ビノ・エコロヒコとスペイン語で呼ばれるオーガニック・ワインはヨーロッパ連合の法に従い、国内では農水省内に設けられたCRAEが1980年代に定めた生産基準に大半の州が倣い、検査認証は17の自治州政府農業局のなかの有機農業委員会が行い、各州ごとに認証シールが発行されています。

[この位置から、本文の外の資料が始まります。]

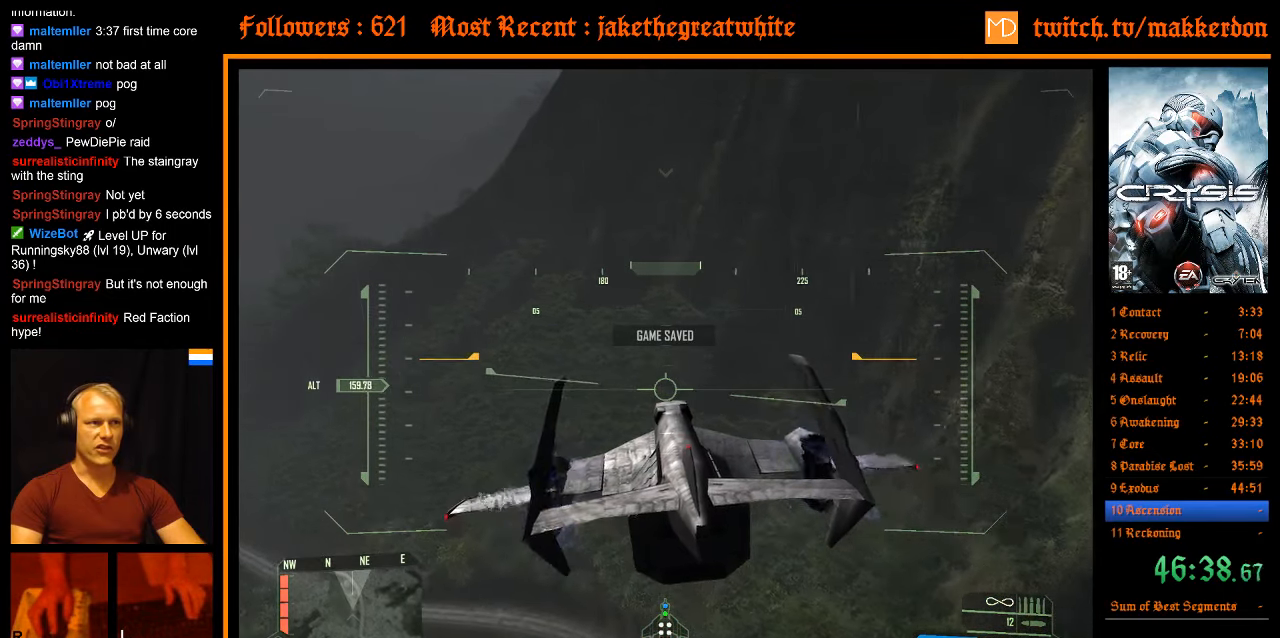
{"keys": ["a", "shift", "space", "w"], "mouse": [], "events": []}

ひとつのワイナリーでオーガニックとそうでないワインの両方を造っている場合は、タンク、樽、さらに醸造・熟成を行う場所を分けなければならないと規定され、また遺伝子組み換え、野生酵母以外の酵母、化学的な安定剤の使用も禁止されています。ワインに含まれる亜硫酸の最大量は、若い赤ワイン70mg/l、1年以上熟成させるクリアンサ、レセルバ、グラン・レセルバは100mg/l、白(辛口)が80mg/l、甘口100mg/l、酒精強化とリキュール80mg/l、発泡酒50mg/lまでと規定されていますが、大半の赤白ワインに関しては年4回の検査で、亜硫酸の量が各カテゴリーごとの規定最大量の半分であるよう指導されます。
自由な発想のワイン
最近、原産地呼称の認定地域を外れた土地で造られるワインや、使用ぶどう品種など、原産地呼称委員会の規定にしばられずに造るワインによって高い評価を得る醸造家がでてきましたが、これらのワインはワイン法上、あくまでもビノ・デ・メサ(テーブル・ワイン)のカテゴリーとなります。また、原産地呼称ワインでも、合計熟成期間が規定を満たしているにもかかわらず、樽熟成期間の自由裁量を求めて、レセルバやグラン・レセルバではなく、クリアンサの表示を選ぶ醸造家もいます。このように、自由な発想をする醸造家が増えてきて、スペインではますます多様なワインが造られています。